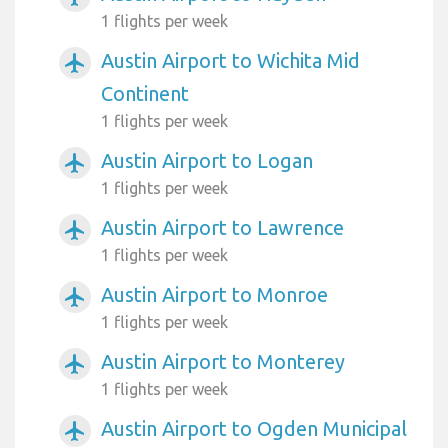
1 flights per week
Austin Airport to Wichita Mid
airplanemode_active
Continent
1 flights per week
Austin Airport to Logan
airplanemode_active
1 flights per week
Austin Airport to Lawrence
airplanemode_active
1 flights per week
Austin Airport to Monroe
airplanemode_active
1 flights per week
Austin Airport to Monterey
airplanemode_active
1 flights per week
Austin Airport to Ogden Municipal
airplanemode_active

==

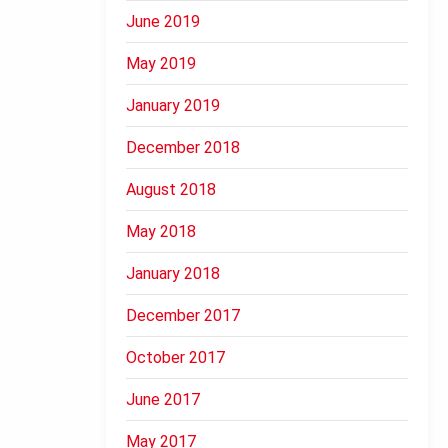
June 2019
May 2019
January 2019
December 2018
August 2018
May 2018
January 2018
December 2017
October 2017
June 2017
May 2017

...

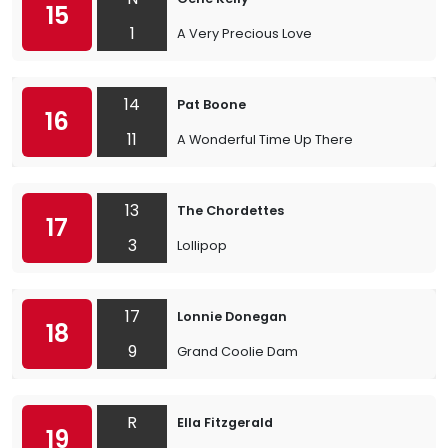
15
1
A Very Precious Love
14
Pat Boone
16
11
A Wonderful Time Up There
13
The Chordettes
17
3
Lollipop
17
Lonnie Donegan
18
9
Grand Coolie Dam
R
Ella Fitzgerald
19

TASK DESCRIPTION:
The lines above that hold the string "Austin" are to be located and copied.

WRITTEN RESPONSE:
Austin Airport to Wichita Mid
Austin Airport to Logan
Austin Airport to Lawrence
Austin Airport to Monroe
Austin Airport to Monterey
Austin Airport to Ogden Municipal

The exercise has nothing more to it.